- [Document layout detection data]:
—————

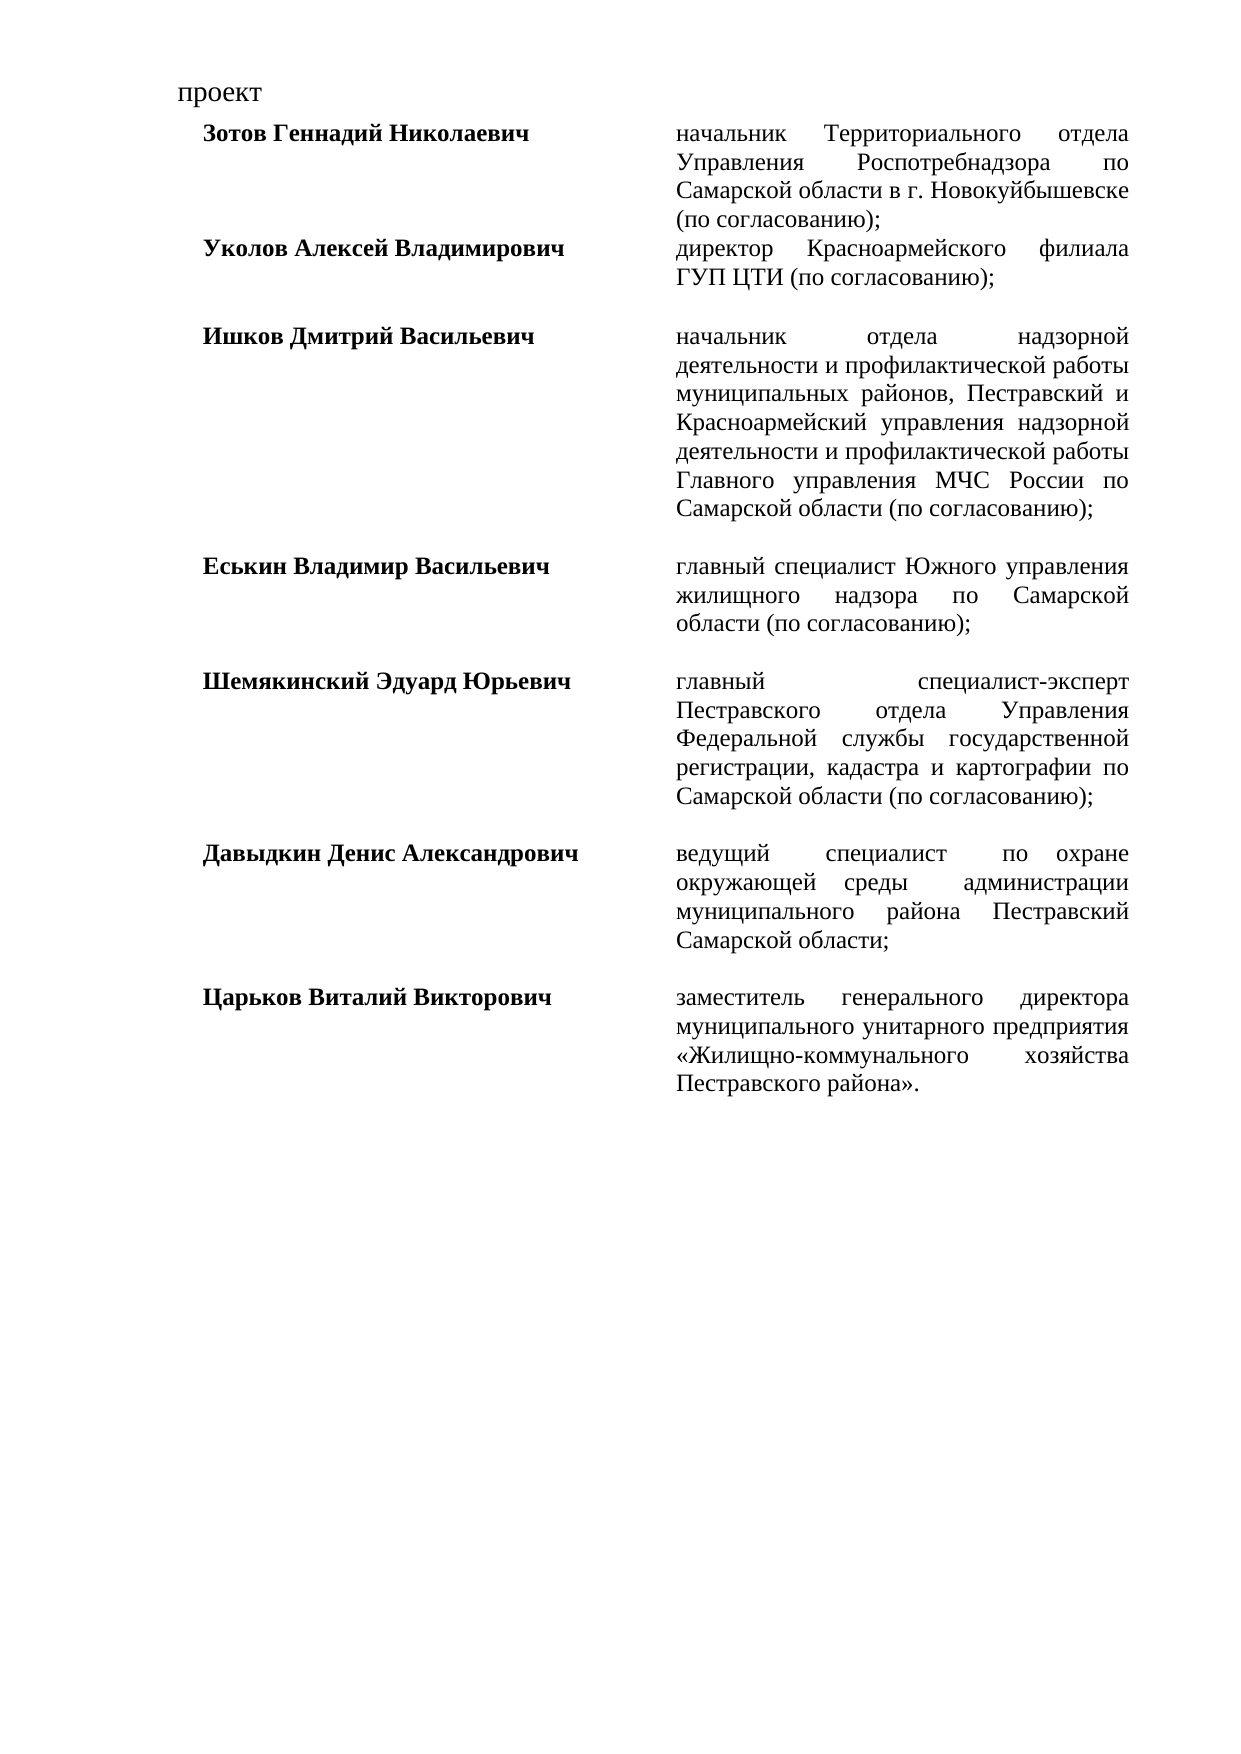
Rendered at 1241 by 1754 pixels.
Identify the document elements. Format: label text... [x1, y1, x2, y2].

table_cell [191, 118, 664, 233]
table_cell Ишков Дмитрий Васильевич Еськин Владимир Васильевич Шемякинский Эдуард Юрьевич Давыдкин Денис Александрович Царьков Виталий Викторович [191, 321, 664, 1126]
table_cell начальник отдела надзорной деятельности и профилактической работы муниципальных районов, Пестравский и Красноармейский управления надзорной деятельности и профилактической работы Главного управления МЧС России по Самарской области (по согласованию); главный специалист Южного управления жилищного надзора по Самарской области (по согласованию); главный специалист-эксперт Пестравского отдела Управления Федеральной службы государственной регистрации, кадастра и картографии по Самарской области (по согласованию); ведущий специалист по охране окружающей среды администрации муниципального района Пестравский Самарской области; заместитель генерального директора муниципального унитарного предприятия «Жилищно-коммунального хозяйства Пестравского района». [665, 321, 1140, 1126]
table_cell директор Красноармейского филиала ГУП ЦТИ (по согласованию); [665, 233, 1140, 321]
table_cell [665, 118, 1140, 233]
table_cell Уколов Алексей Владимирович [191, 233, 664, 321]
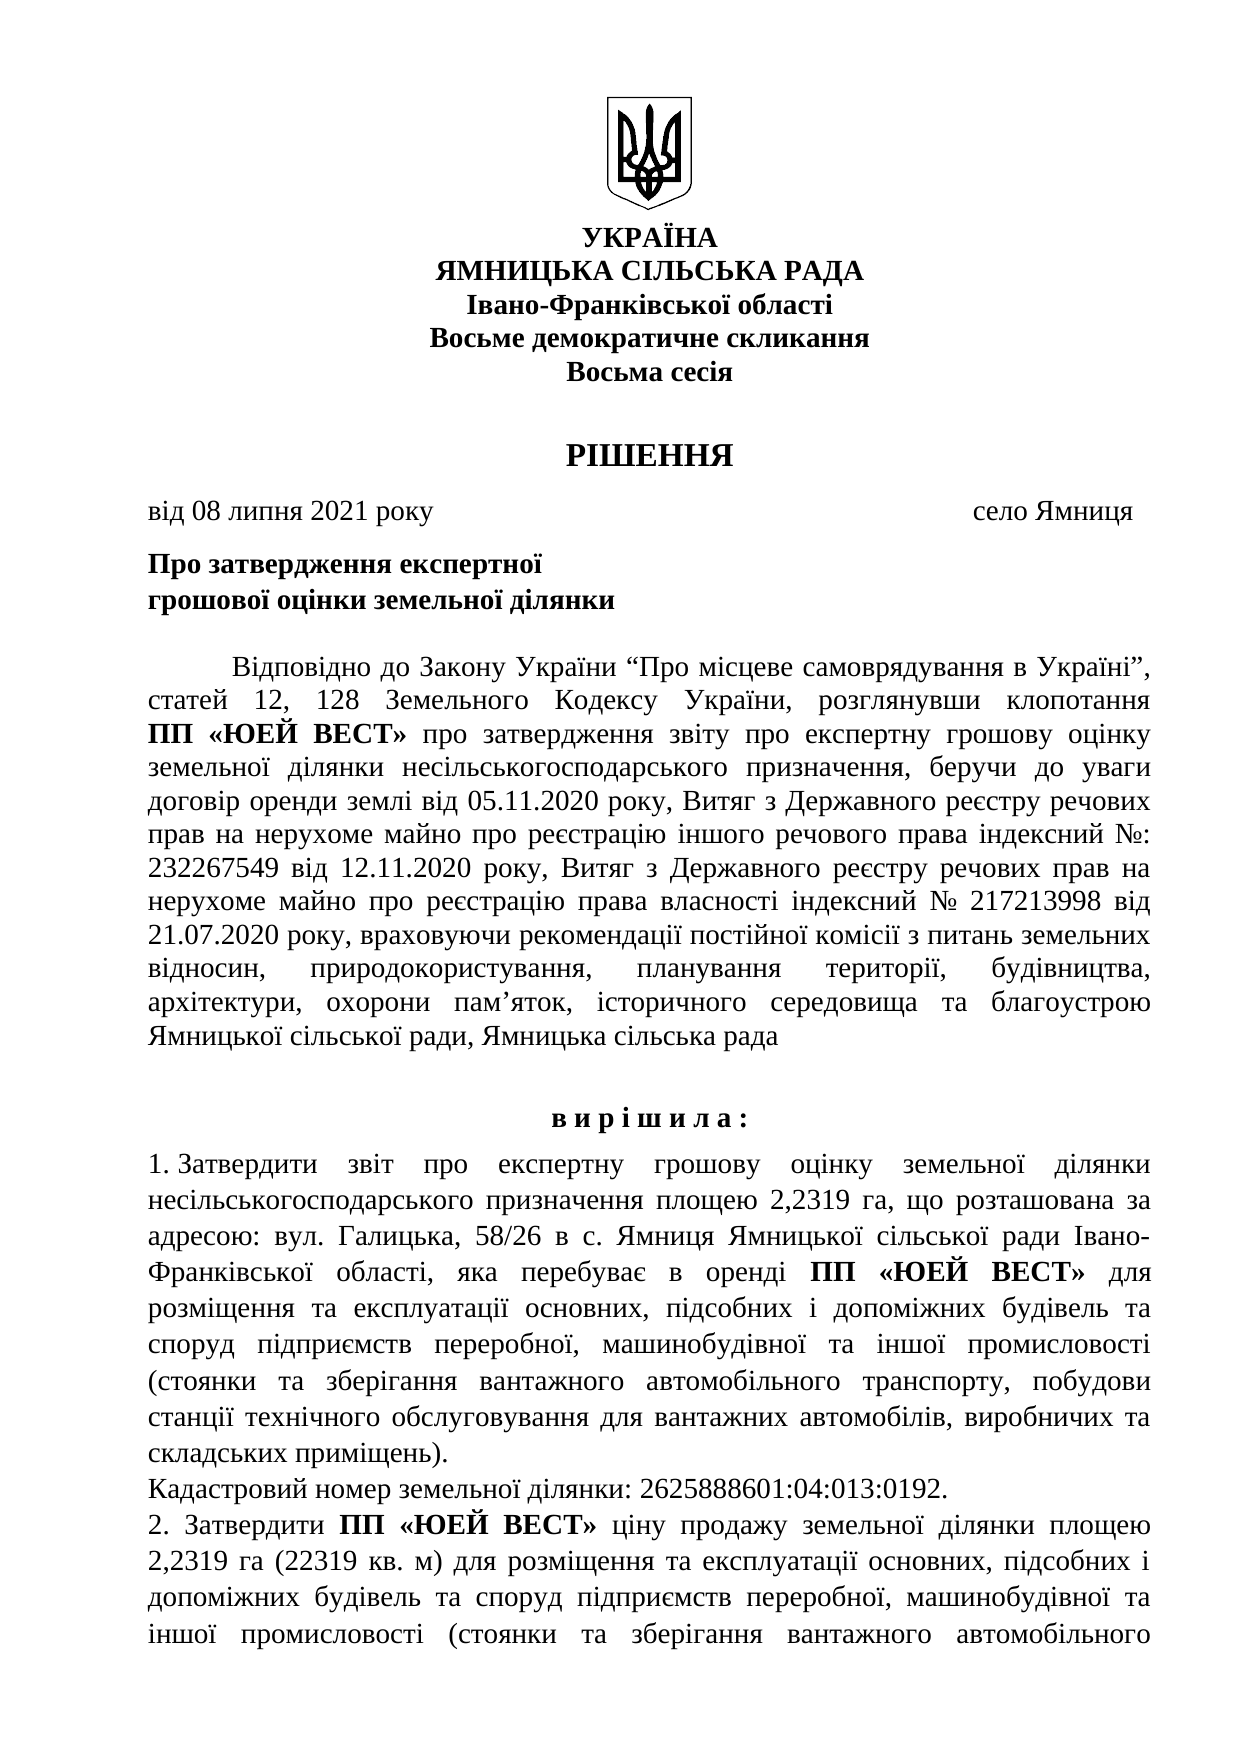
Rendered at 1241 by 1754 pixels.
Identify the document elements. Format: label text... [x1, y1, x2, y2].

—————

- [What the exercise asks]: Only the lines from the one that holds "table_cell [665, 118, 1140, 233]" through the end of the records above should be printed again, exactly as they are. Leave out the pictures.

- [Exercise solution]:
table_cell [665, 118, 1140, 233]
table_cell Уколов Алексей Владимирович [191, 233, 664, 321]
Rendered at 1241 by 1754 pixels.
Identify the document elements. Format: label text... [x1, y1, x2, y2].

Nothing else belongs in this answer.